Kris Vriend

Personal information
- Born: Kris Vriend 23 June 1972 (age 54) Edmonton, Alberta, Canada
- Height: 1.58 m (5 ft 2 in)
- Weight: 64 kg (141 lb)

Sport
- Country: Canada
- Sport: Paralympic athletics
- Disability: Cerebral palsy
- Disability class: F35
- Coached by: Ian Maplethorpe

Medal record
Paralympic athletics
Representing Canada
Paralympic Games
| Bronze medal – third place | 1996 Atlanta | Discus throw F35-36 |
World Championships
| Gold medal – first place | 1994 Berlin | Shot put F35 |
| Gold medal – first place | 2002 Lille | Shot put F35-36 |
| Silver medal – second place | 1994 Berlin | Discus throw F35 |
| Silver medal – second place | 1994 Berlin | Javelin throw F35 |
| Silver medal – second place | 2002 Lille | Discus throw F35-36 |
Parapan American Games
| Gold medal – first place | 2007 Rio de Janeiro | Javelin throw F35-38 |
| Gold medal – first place | 2007 Rio de Janeiro | Discus throw F35-38 |

= Kris Vriend =

Canadian Paralympic athlete

Kris Vriend (born 23 June 1972) is a Canadian retired Paralympic track and field athlete who competed primarily in F35 classification throwing events.

==Early life==

Vriend attended Edmonton Christian High School in Edmonton, Alberta. On 3 December 1989, at age 17, she was involved in a motor vehicle accident while driving to church. She sustained a severe brain injury, spent approximately one month in a coma, and later underwent rehabilitation to relearn walking and speech. In 1993, Vriend's eligibility for Alberta's Assured Income for the Severely Handicapped (AISH) program became the subject of public attention after her benefits were terminated and subsequently reinstated before a scheduled appeal hearing.

==Athletics career==

Vriend began competing in para-athletics in the early 1990s. At the 1994 World Track and Field Championships for Athletes with a Disability in Berlin, she won the women's C6 shot put with a throw of 6.16 metres.

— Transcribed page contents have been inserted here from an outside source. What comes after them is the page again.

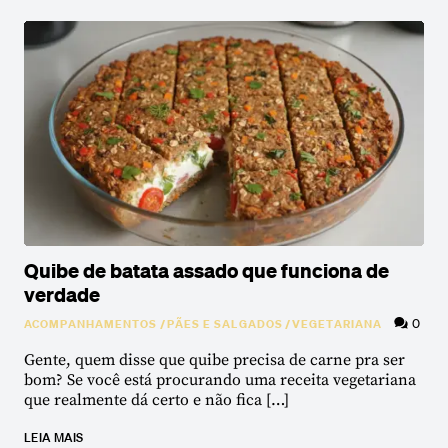
Quibe de batata assado que funciona de
verdade
0
ACOMPANHAMENTOS
/
PÃES E SALGADOS
/
VEGETARIANA
Gente, quem disse que quibe precisa de carne pra ser
bom? Se você está procurando uma receita vegetariana
que realmente dá certo e não fica […]
LEIA MAIS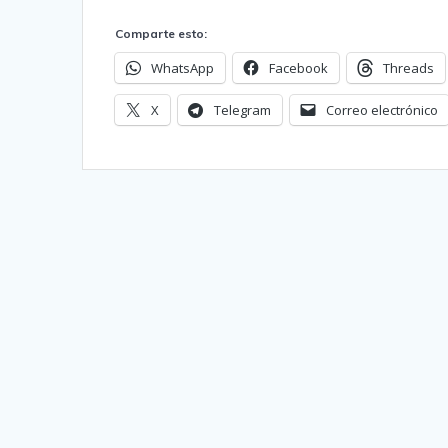
Comparte esto:
WhatsApp
Facebook
Threads
X
Telegram
Correo electrónico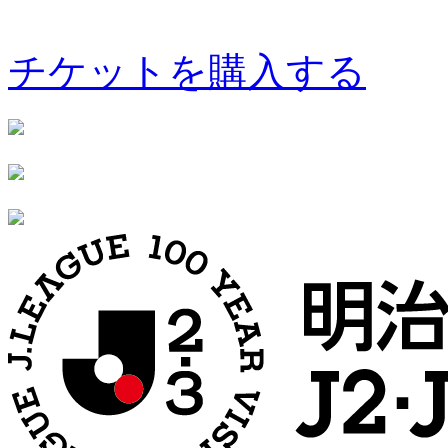
チケットを購入する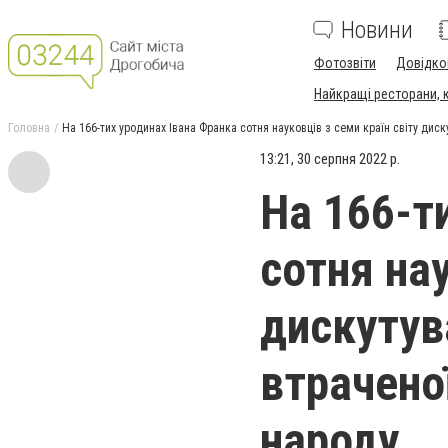
Новини
Фотозвіти
Довідко
Найкращі ресторани, ка
Головна
На 166-тих уродинах Івана Франка сотня науковців з семи країн світу дис
13:21, 30 серпня 2022 р.
На 166-т
сотня нау
дискутув
втрачено
народу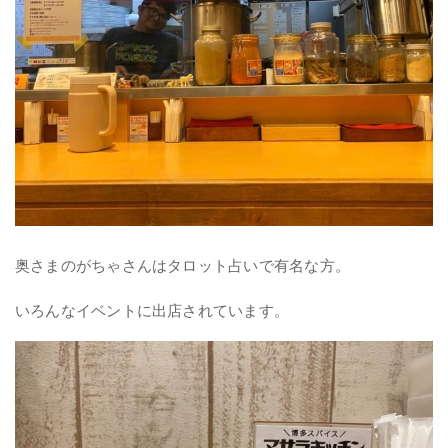
奥さまのがちゃさんはタロット占いで有名な方。
いろんなイベントに出店されています。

She represented Canada at the 1996 Summer Paralympics, winning a bronze medal in the discus throw. She subsequently competed in the 2000 Summer Paralympics, 2004 Summer Paralympics, and 2008 Summer Paralympics. At the 2002 IPC World Athletics Championships in Lille, France, Vriend won the shot put and finished second in the discus. By 2004, she held the world record in her shot put classification with a mark of 8.19 metres, set at the Parapan American Games in Argentina.